The report by Reuters said Yahoo complied with a classified U.S. government directive last year to scan all incoming emails of its users for certain phrases. The report said Yahoo’s engineers wrote a program to comply with the blanket spying request, which came from the National Security Agency or the FBI.

The report cited three former Yahoo employees and another unidentified person familiar with the matter. Those individuals told Reuters that the government pushed Yahoo to search for a string of letters, numbers or other characters. That meant the fishing expedition could have involved finding a specific phrase or code in the text of an email or an attachment.

Reuters was unable to determine what data Yahoo handed over, if any.

The Sunnyvale, Calif., company did not deny the report in a Tuesday statement, describing itself as a company “that complies with the laws of the United States.” The Department of Justice and the FBI did not immediately respond to requests for comment.

Cybersecurity experts immediately demanded that their clients stop using Yahoo Mail.

“Enough is enough. It’s time to close your Yahoo account,” Graham Cluley, a British cybersecurity expert, tweeted following the report.

Microsoft says “never”

In a statement, a Microsoft spokesman said the company has “never engaged in the secret scanning of email traffic like what has been reported today about Yahoo.”

Google, whose Gmail is the world’s largest email service, said it hadn’t received a similar spying request from the U.S. government. If it had, Google said, its response would be “No way.”

An Apple spokesman pointed to a previous statement from CEO Tim Cook indicating that the company would never create a government-mandated backdoor into its services.

Twitter also weighed in, but without clarifying whether it had received a directive aimed at intercepting communications.

“Federal law prohibits us from answering your question, and we’re currently suing the Justice Department for the ability to disclose more information about government requests,” Twitter spokesman Nu Wexler said in a statement.

“Deeply disappointing”

Civil- and human-rights groups directed their criticism not at Yahoo but at the U.S. government, saying its request had undermined trust in the internet.

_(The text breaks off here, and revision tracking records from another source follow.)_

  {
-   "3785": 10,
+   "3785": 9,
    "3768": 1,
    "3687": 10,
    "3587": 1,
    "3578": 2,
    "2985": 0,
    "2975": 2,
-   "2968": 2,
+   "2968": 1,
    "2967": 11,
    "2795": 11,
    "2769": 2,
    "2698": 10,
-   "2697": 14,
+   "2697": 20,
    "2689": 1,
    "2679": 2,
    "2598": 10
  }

“The government appears to have compelled Yahoo to conduct precisely the type of general, suspicionless search that the Fourth Amendment was intended to prohibit,” said ACLU attorney Patrick Toomey. “It is deeply disappointing that Yahoo declined to challenge this sweeping surveillance order, because customers are counting on technology companies to stand up to novel spying demands in court.”

“If Yahoo is indeed scanning the content of all of its customers’ emails at the NSA’s behest, that would appear to violate the Fourth Amendment,” echoed Elizabeth Goitein of the Brennan Center for Justice at New York University.

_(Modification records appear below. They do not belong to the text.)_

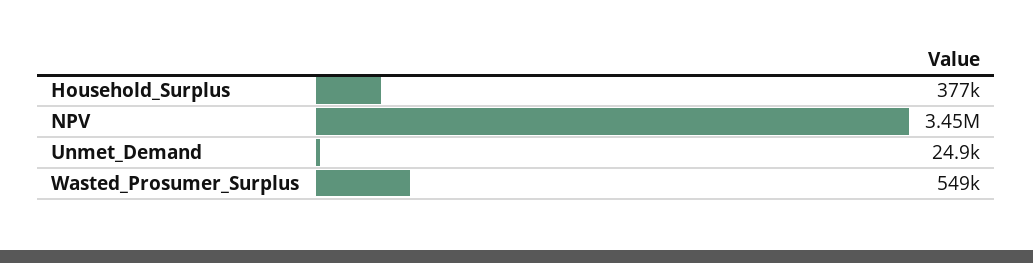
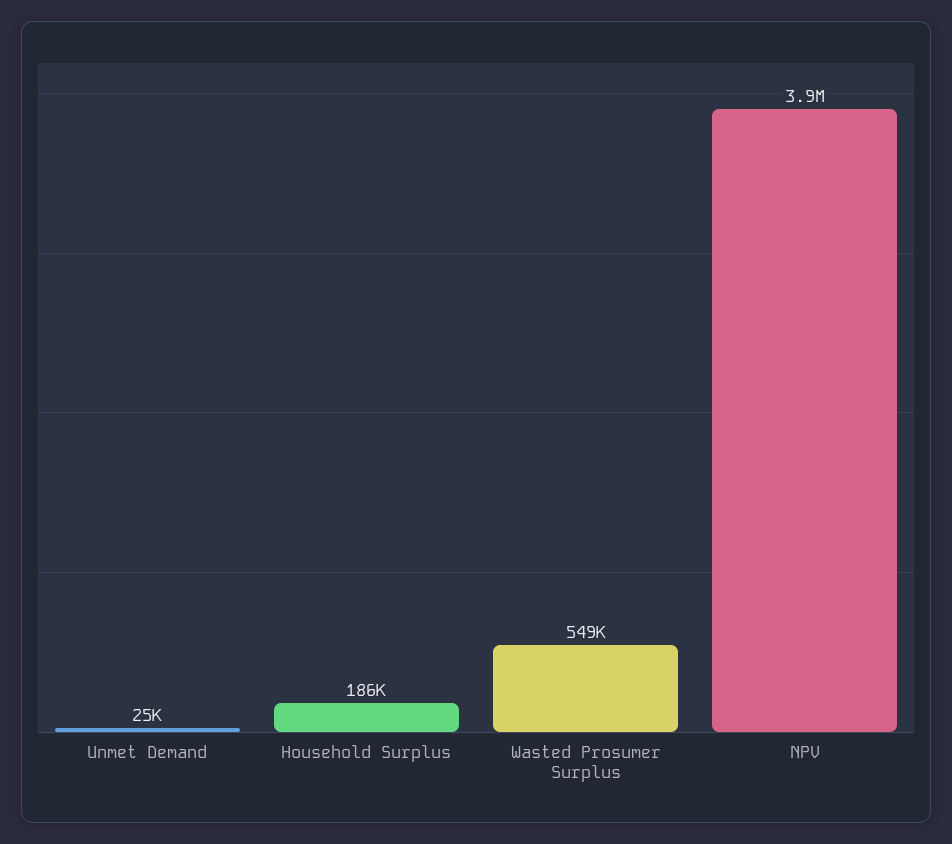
  {
-   "Household_Surplus": 377000,
+   "Household_Surplus": 186000,
-   "NPV": 3450000,
+   "NPV": 3900000,
    "Unmet_Demand": 24900,
    "Wasted_Prosumer_Surplus": 549000
  }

“It’s also a violation of customers’ privacy and trust. It’s disturbing to learn that the NSA was secretly expanding its surveillance reach at the very same time Congress was attempting to rein it in,” added Goitein, who is co-director of the Center’s Liberty and National Security Program.

Amnesty International lamented what it called the eroding privacy of internet users and efforts by the U.S. to “indiscriminately vacuum up the world’s data.”

“This is a clear sign that people can trust neither their government nor their service providers to respect their privacy,” said Amnesty’s Sherif Elsayed-Ali, the head of technology and human rights.

Stressed loyalty

The report will likely test the bounds of Yahoo users’ already stressed loyalty.

The company late last month disclosed that hackers had broken into at least 500 million user accounts to steal email addresses, birth dates, phone numbers and passwords. That theft, the biggest breach ever at an email provider, occurred in 2014 when Yahoo’s security was run by Alex Stamos, who now holds a similar job at Facebook.

The cooperation with the government’s spying on emails created a rift between Stamos and Yahoo CEO Marissa Mayer, prompting Stamos to leave in June 2015, according to Reuters. Mayer bypassed the company’s security team and went to engineers to write the program to siphon off emails in real time for the government, Reuters added.

Stamos, who is now the chief security officer for Facebook, offered no immediate comment on the report. The federal government also did not comment.

Questions over Yahoo’s stewardship of user email could threaten the company’s deal to sell its online operations to Verizon Communications for $4.8 billion.

Verizon could renegotiate the terms or call the deal entirely if Yahoo users flee its email and other services, such as news, finance and sports. Verizon had no comment on the Reuters report.

Yahoo is among companies that have challenged some classified surveillance before the Foreign Intelligence Surveillance Court, a secret tribunal. Reuters reported that some said Yahoo could have tried to fight last year’s demand on at least two grounds: the breadth of the directive and the necessity of writing a special program to search all customers’ emails in transit.

A nemesis of the government, former NSA contractor Edward Snowden, who leaked top secret information about the agency, called on Yahoo users to take action.

“Use @Yahoo? They secretly scanned everything you ever wrote, far beyond what law requires. Close your account today,” Snowden tweeted.